Bulgarien sei »immer offen«, die Gespräche mit Skopje fortzusetzen und Lösungen zu finden, betonte Sachariewa. »Wenn Verhandlungen geführt werden, sind zwei Seiten notwendig«, sagte sie. Im bulgarischen Staatsfernsehen sagte die Ministerin zuvor: »Die Republik Nordmazedonien wird dann einen Platz in der Europäischen Union haben, wenn sie vorbereitet ist. Zu diesem Zeitpunkt befindet Bulgarien, dass sie nicht vorbereitet ist.«

Bei dem Streit zwischen den beiden Nachbarländern auf dem Balkan geht es um die teils gemeinsame Geschichte, wobei Bulgarien einen »Diebstahl von Geschichte« seitens Nordmazedonien beklagt.
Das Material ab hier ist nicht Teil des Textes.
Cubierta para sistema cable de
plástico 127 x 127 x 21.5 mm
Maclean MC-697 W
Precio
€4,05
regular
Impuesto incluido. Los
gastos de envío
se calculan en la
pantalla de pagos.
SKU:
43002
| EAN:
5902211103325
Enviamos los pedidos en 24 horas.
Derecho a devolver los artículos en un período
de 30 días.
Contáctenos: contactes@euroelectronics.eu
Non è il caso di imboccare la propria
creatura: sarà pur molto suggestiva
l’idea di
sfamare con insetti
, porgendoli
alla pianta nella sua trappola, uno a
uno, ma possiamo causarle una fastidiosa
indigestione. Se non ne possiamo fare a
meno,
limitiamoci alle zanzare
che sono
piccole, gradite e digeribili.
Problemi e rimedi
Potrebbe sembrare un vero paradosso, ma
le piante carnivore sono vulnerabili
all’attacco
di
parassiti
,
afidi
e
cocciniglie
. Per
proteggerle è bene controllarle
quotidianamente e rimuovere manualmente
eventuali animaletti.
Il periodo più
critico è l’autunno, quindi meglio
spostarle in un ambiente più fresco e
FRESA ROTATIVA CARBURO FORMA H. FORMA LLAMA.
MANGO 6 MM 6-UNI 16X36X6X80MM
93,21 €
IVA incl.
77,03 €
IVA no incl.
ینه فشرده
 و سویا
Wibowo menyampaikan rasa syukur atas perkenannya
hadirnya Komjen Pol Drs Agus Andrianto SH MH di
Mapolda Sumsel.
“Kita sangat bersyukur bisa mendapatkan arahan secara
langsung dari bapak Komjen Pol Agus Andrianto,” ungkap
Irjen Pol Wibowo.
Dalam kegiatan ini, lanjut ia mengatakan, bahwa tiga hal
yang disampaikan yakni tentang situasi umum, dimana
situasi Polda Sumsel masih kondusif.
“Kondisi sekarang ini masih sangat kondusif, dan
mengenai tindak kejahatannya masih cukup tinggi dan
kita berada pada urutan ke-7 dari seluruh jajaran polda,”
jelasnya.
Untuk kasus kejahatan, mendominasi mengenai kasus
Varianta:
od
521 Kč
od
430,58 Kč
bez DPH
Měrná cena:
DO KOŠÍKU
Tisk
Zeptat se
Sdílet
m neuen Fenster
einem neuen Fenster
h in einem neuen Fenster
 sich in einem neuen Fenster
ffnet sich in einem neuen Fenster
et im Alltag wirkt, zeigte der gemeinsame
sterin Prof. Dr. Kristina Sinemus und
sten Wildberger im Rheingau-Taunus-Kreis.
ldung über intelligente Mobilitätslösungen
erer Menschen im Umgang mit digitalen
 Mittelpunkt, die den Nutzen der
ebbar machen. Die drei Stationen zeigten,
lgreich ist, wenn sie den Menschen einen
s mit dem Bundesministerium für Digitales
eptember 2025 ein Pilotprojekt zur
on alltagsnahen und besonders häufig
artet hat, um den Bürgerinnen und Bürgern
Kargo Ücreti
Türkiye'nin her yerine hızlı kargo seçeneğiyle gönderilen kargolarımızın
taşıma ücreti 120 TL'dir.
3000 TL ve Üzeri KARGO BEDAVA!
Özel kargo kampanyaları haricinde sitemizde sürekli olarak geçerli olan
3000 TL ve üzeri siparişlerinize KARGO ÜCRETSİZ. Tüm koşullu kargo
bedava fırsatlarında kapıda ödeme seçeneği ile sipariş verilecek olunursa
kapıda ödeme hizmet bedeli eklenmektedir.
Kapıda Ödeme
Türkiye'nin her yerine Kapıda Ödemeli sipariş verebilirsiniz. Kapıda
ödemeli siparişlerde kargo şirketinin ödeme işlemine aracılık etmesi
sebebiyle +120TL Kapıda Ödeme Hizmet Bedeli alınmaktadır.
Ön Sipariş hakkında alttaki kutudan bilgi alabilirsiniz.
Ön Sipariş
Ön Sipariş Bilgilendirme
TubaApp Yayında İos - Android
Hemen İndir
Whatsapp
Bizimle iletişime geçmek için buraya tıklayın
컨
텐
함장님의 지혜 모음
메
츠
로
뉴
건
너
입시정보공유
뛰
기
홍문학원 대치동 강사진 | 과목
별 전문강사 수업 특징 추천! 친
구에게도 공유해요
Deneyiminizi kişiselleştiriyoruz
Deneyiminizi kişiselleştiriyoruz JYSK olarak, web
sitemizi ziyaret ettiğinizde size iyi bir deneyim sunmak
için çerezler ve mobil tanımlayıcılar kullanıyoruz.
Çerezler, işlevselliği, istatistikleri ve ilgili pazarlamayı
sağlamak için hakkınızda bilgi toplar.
Zudem weigert sich Bulgarien, die mazedonische Sprache als eigenständig anzuerkennen, da Sofia sie für einen bulgarischen Dialekt hält.

Teil des Streits ist außerdem die Namensänderung Nordmazedoniens. Bulgarien besteht darauf, dass der neue Name »Republik Nordmazedonien« in seiner vollen Länge benutzt wird, weil Nordmazedonien der Teil des geografischen Gebiets Mazedonien sei, der von Bulgarien sei.